Au début des années 70, le rock est encore un langage neuf, qui attire des artistes aventureux, à l’étroit dans le microcosme de l’art contemporain. Alan Vega est de ceux-là. Avant d’opter pour le rock’n’roll, il tient une galerie à New York, fréquentée par la scène underground, où il expose son travail. Il y rencontre Martin Rev, un musicien arrivé au bout de ses expérimentations free jazz, avec qui il va tenter d’inventer un nouveau langage, mêlant l’énergie primaire du rock et une approche intello, un peu à la manière du
Velvet Underground.
Les deux hommes se baptisent « Suicide » et commencent à travailler avec un orgue Farfisa rafistolé, un micro Shure et… c’est à peu près tout ! Commencent sept années de galères diverses, pendant lesquelles les patrons de club les traitent comme des pestiférés, tant leur musique est sombre et hors norme - ils seront même interdits de CBGB.
Suicide signe néanmoins chez Red Star, le label du visionnaire Marty Thau, l’ancien manager des
New York Dolls, et publie un premier album, sobrement intitulé Suicide. Sans conteste le disque le plus violent de 1977. Minimalisme revendiqué, rockabilly, rythmiques hypnotiques à base de machines… autant d’ingrédients qui ne rendent pas ce premier effort particulièrement commercial.
Suicide est tout de même envoyé en tournée européenne. Le problème est que quelqu’un, quelque part, juge approprié de les programmer avec
Elvis Costello… Or, ils n’ont pas tout à fait le même public – si tant est que Suicide en ait un. Celui de Costello, en tout cas, se déplace pour entendre de jolies chansons, pas pour vivre une expérience sonore radicale. Et en 78, à Bruxelles, pendant le passage de Suicide, la foule est plus houleuse qu’à l’accoutumée. Alan, sans doute galvanisé par l’hostilité qu’il sent monter de la salle, décide de jouer avec et provoque deux fois plus le public. Ce soir là, il déclenche une véritable émeute. Pas forcément bon pour rehausser leur cote du côté des tourneurs… Ils rentrent à New York, pas beaucoup plus avancés.

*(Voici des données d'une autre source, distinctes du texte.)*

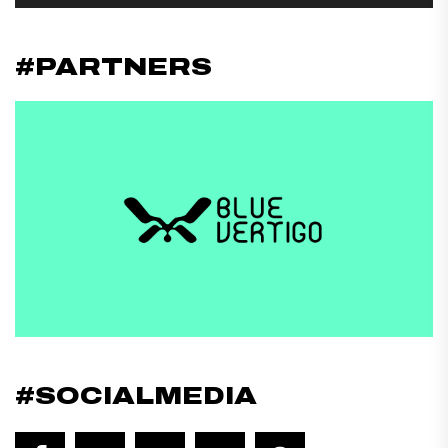
#PARTNERS
#SOCIALMEDIA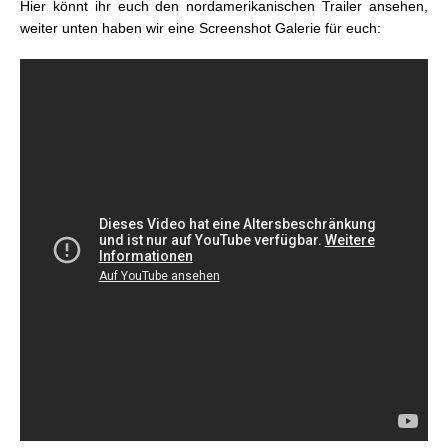
Hier könnt ihr euch den nordamerikanischen Trailer ansehen,
weiter unten haben wir eine Screenshot Galerie für euch:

Contre toute attente, cette fois, c’est Ric Ocasek qui se manifeste dans le rôle du sauveur. Musicien célèbre, en raison de son succès avec
The Cars, Ric est fan de musique expérimentale et plus particulièrement de Suicide. Il produit leur deuxième album, en 80, et sa caution pourrait bien s’avérer décisive pour attirer l’attention des programmateurs de radio. Hélas, hormis quelques médias spécialisés – notamment en France – leur deuxième album passe totalement inaperçu.
Le duo se sépare peu après, revenant ponctuellement, à l’occasion d’un nouvel album ou d’un concert (ils ont joué à la fondation Cartier, en 2002).
Malgré une absence de réussite commerciale, Suicide aura influencé plusieurs générations de musiciens rock et electro. Beaucoup leur doivent quelque chose :
Death In Vegas,
The Chemical Brothers,
Metal Urbain,
Primal Scream,
The Sisters Of Mercy…
En comparaison, la carrière solo d’Alan Vega est presque « commerciale ». Tout du moins, a-t-il connu une sorte de tube, en France, au début des années 80, avec le titre
Juke box Babe. Sa discographie est très recommandable, surtout pour ceux qui se sont toujours demandés à quoi pourrait ressembler un
Vince Taylor intello, enfermé seul avec des machines.